■ Data to process:
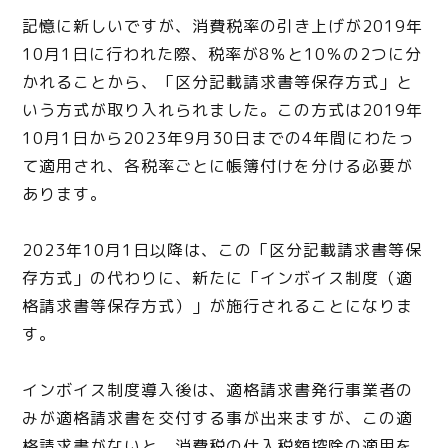
記憶に新しいですが、消費税率の引き上げが2019年
10月1日に行われた際、税率が8％と10％の2つに分
かれることから、「区分記載請求書等保存方式」と
いう方式が取り入れられました。この方式は2019年
10月1日から2023年9月30日までの4年間にわたっ
て適用され、各税率ごとに帳簿付けを分ける必要が
あります。
2023年10月1日以降は、この「区分記載請求書等保
存方式」の代わりに、新たに「インボイス制度（適
格請求書等保存方式）」が施行されることになりま
す。
インボイス制度導入後は、適格請求書発行事業者の
みが適格請求書を交付する事が出来ますが、この適
格請求書がないと、消費税の仕入税額控除の適用を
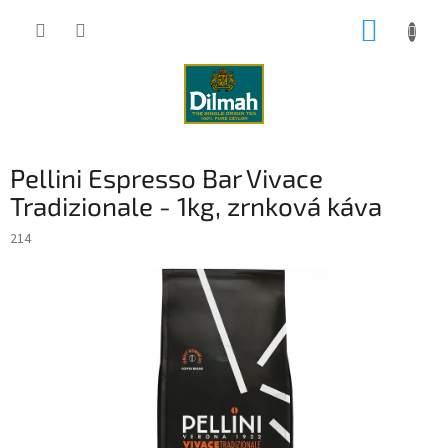
Přejít
NÁKUP
na
obsah
KOŠÍK
Pellini Espresso Bar Vivace
Tradizionale - 1kg, zrnková káva
214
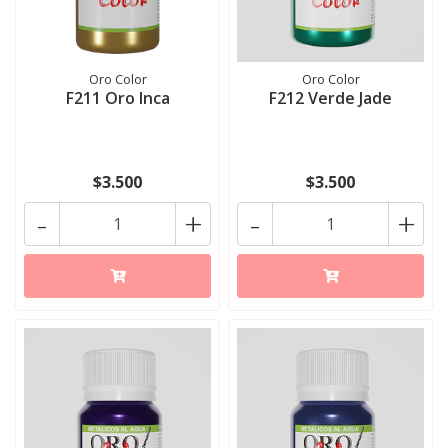
Oro Color
Oro Color
F211 Oro Inca
F212 Verde Jade
$3.500
$3.500
-
+
-
+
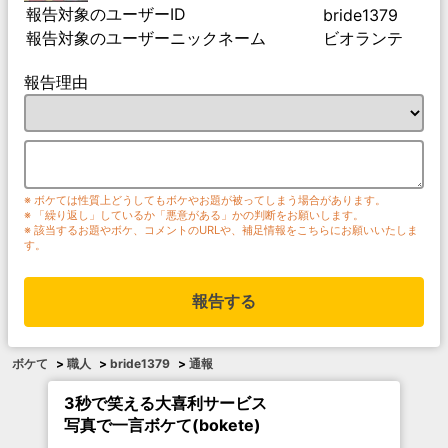
報告対象のユーザーID
bride1379
報告対象のユーザーニックネーム
ビオランテ
報告理由
※ ボケては性質上どうしてもボケやお題が被ってしまう場合があります。
※ 「繰り返し」しているか「悪意がある」かの判断をお願いします。
※ 該当するお題やボケ、コメントのURLや、補足情報をこちらにお願いいたしま
す。
報告する
ボケて
>
職人
>
bride1379
>
通報
3秒で笑える大喜利サービス
写真で一言ボケて(bokete)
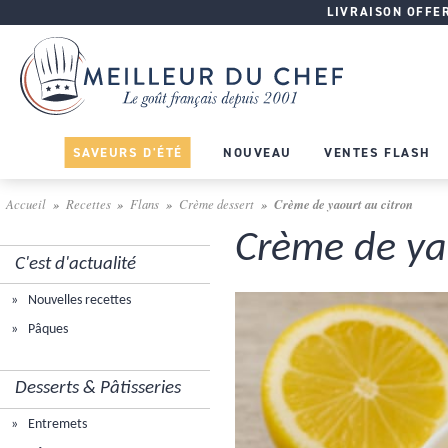
LIVRAISON OFFERT
SAVEURS D'ÉTÉ
NOUVEAU
VENTES FLASH
Accueil
Recettes
Flans
Crème dessert
Crème de yaourt au citron
Crème de ya
C'est d'actualité
Nouvelles recettes
Pâques
Desserts & Pâtisseries
Entremets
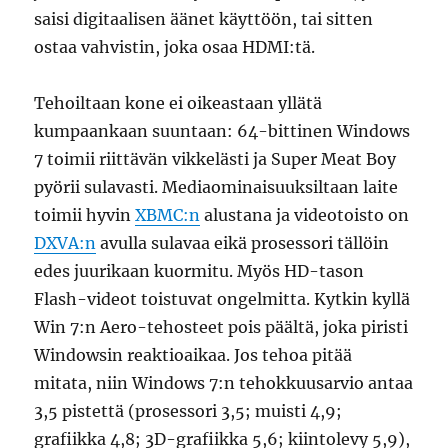
saisi digitaalisen äänet käyttöön, tai sitten
ostaa vahvistin, joka osaa HDMI:tä.
Tehoiltaan kone ei oikeastaan yllätä
kumpaankaan suuntaan: 64-bittinen Windows
7 toimii riittävän vikkelästi ja Super Meat Boy
pyörii sulavasti. Mediaominaisuuksiltaan laite
toimii hyvin
XBMC:n
alustana ja videotoisto on
DXVA:n
avulla sulavaa eikä prosessori tällöin
edes juurikaan kuormitu. Myös HD-tason
Flash-videot toistuvat ongelmitta. Kytkin kyllä
Win 7:n Aero-tehosteet pois päältä, joka piristi
Windowsin reaktioaikaa. Jos tehoa pitää
mitata, niin Windows 7:n tehokkuusarvio antaa
3,5 pistettä (prosessori 3,5; muisti 4,9;
grafiikka 4,8; 3D-grafiikka 5,6; kiintolevy 5,9),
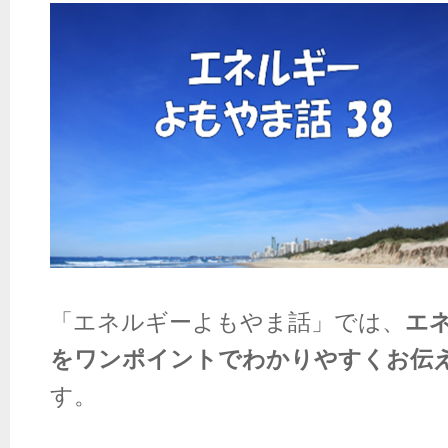
「エネルギーよもやま話」では、
エ
をワンポイントでわかりやすくお伝
す。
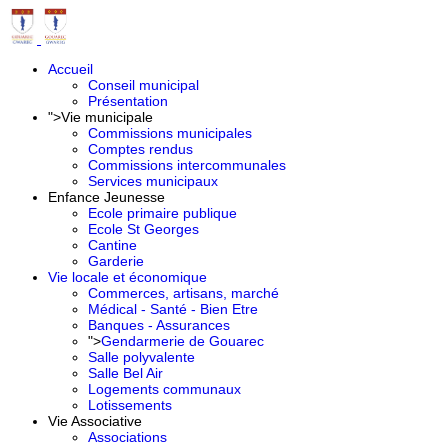
Accueil
Conseil municipal
Présentation
">
Vie municipale
Commissions municipales
Comptes rendus
Commissions intercommunales
Services municipaux
Enfance Jeunesse
Ecole primaire publique
Ecole St Georges
Cantine
Garderie
Vie locale et économique
Commerces, artisans, marché
Médical - Santé - Bien Etre
Banques - Assurances
">
Gendarmerie de Gouarec
Salle polyvalente
Salle Bel Air
Logements communaux
Lotissements
Vie Associative
Associations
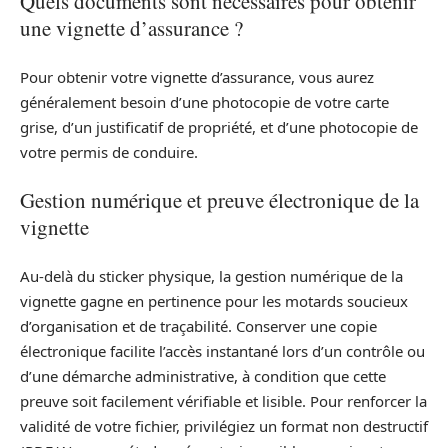
Quels documents sont nécessaires pour obtenir
une vignette d’assurance ?
Pour obtenir votre vignette d’assurance, vous aurez
généralement besoin d’une photocopie de votre carte
grise, d’un justificatif de propriété, et d’une photocopie de
votre permis de conduire.
Gestion numérique et preuve électronique de la
vignette
Au-delà du sticker physique, la gestion numérique de la
vignette gagne en pertinence pour les motards soucieux
d’organisation et de traçabilité. Conserver une copie
électronique facilite l’accès instantané lors d’un contrôle ou
d’une démarche administrative, à condition que cette
preuve soit facilement vérifiable et lisible. Pour renforcer la
validité de votre fichier, privilégiez un format non destructif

■ Exercise details: An exact copy of the entries above is needed, with the pictures removed.

■ Answer to this exercise:
記憶に新しいですが、消費税率の引き上げが2019年
10月1日に行われた際、税率が8％と10％の2つに分
かれることから、「区分記載請求書等保存方式」と
いう方式が取り入れられました。この方式は2019年
10月1日から2023年9月30日までの4年間にわたっ
て適用され、各税率ごとに帳簿付けを分ける必要が
あります。
2023年10月1日以降は、この「区分記載請求書等保
存方式」の代わりに、新たに「インボイス制度（適
格請求書等保存方式）」が施行されることになりま
す。
インボイス制度導入後は、適格請求書発行事業者の
みが適格請求書を交付する事が出来ますが、この適
格請求書がないと、消費税の仕入税額控除の適用を
Přejít
NÁKUP
na
obsah
KOŠÍK
Pellini Espresso Bar Vivace
Tradizionale - 1kg, zrnková káva
214
Oro Color
Oro Color
F211 Oro Inca
F212 Verde Jade
$3.500
$3.500
-
+
-
+
報告対象のユーザーID
bride1379
報告対象のユーザーニックネーム
ビオランテ
報告理由
※ ボケては性質上どうしてもボケやお題が被ってしまう場合があります。
※ 「繰り返し」しているか「悪意がある」かの判断をお願いします。
※ 該当するお題やボケ、コメントのURLや、補足情報をこちらにお願いいたしま
す。
報告する
ボケて
>
職人
>
bride1379
>
通報
3秒で笑える大喜利サービス
写真で一言ボケて(bokete)
LIVRAISON OFFERT
SAVEURS D'ÉTÉ
NOUVEAU
VENTES FLASH
Accueil
Recettes
Flans
Crème dessert
Crème de yaourt au citron
Crème de ya
C'est d'actualité
Nouvelles recettes
Pâques
Desserts & Pâtisseries
Entremets
saisi digitaalisen äänet käyttöön, tai sitten
ostaa vahvistin, joka osaa HDMI:tä.
Tehoiltaan kone ei oikeastaan yllätä
kumpaankaan suuntaan: 64-bittinen Windows
7 toimii riittävän vikkelästi ja Super Meat Boy
pyörii sulavasti. Mediaominaisuuksiltaan laite
toimii hyvin
XBMC:n
alustana ja videotoisto on
DXVA:n
avulla sulavaa eikä prosessori tällöin
edes juurikaan kuormitu. Myös HD-tason
Flash-videot toistuvat ongelmitta. Kytkin kyllä
Win 7:n Aero-tehosteet pois päältä, joka piristi
Windowsin reaktioaikaa. Jos tehoa pitää
mitata, niin Windows 7:n tehokkuusarvio antaa
3,5 pistettä (prosessori 3,5; muisti 4,9;
grafiikka 4,8; 3D-grafiikka 5,6; kiintolevy 5,9),
「エネルギーよもやま話」では、
エ
をワンポイントでわかりやすくお伝
す。
Accueil
Conseil municipal
Présentation
">
Vie municipale
Commissions municipales
Comptes rendus
Commissions intercommunales
Services municipaux
Enfance Jeunesse
Ecole primaire publique
Ecole St Georges
Cantine
Garderie
Vie locale et économique
Commerces, artisans, marché
Médical - Santé - Bien Etre
Banques - Assurances
">
Gendarmerie de Gouarec
Salle polyvalente
Salle Bel Air
Logements communaux
Lotissements
Vie Associative
Associations
Quels documents sont nécessaires pour obtenir
une vignette d’assurance ?
Pour obtenir votre vignette d’assurance, vous aurez
généralement besoin d’une photocopie de votre carte
grise, d’un justificatif de propriété, et d’une photocopie de
votre permis de conduire.
Gestion numérique et preuve électronique de la
vignette
Au-delà du sticker physique, la gestion numérique de la
vignette gagne en pertinence pour les motards soucieux
d’organisation et de traçabilité. Conserver une copie
électronique facilite l’accès instantané lors d’un contrôle ou
d’une démarche administrative, à condition que cette
preuve soit facilement vérifiable et lisible. Pour renforcer la
validité de votre fichier, privilégiez un format non destructif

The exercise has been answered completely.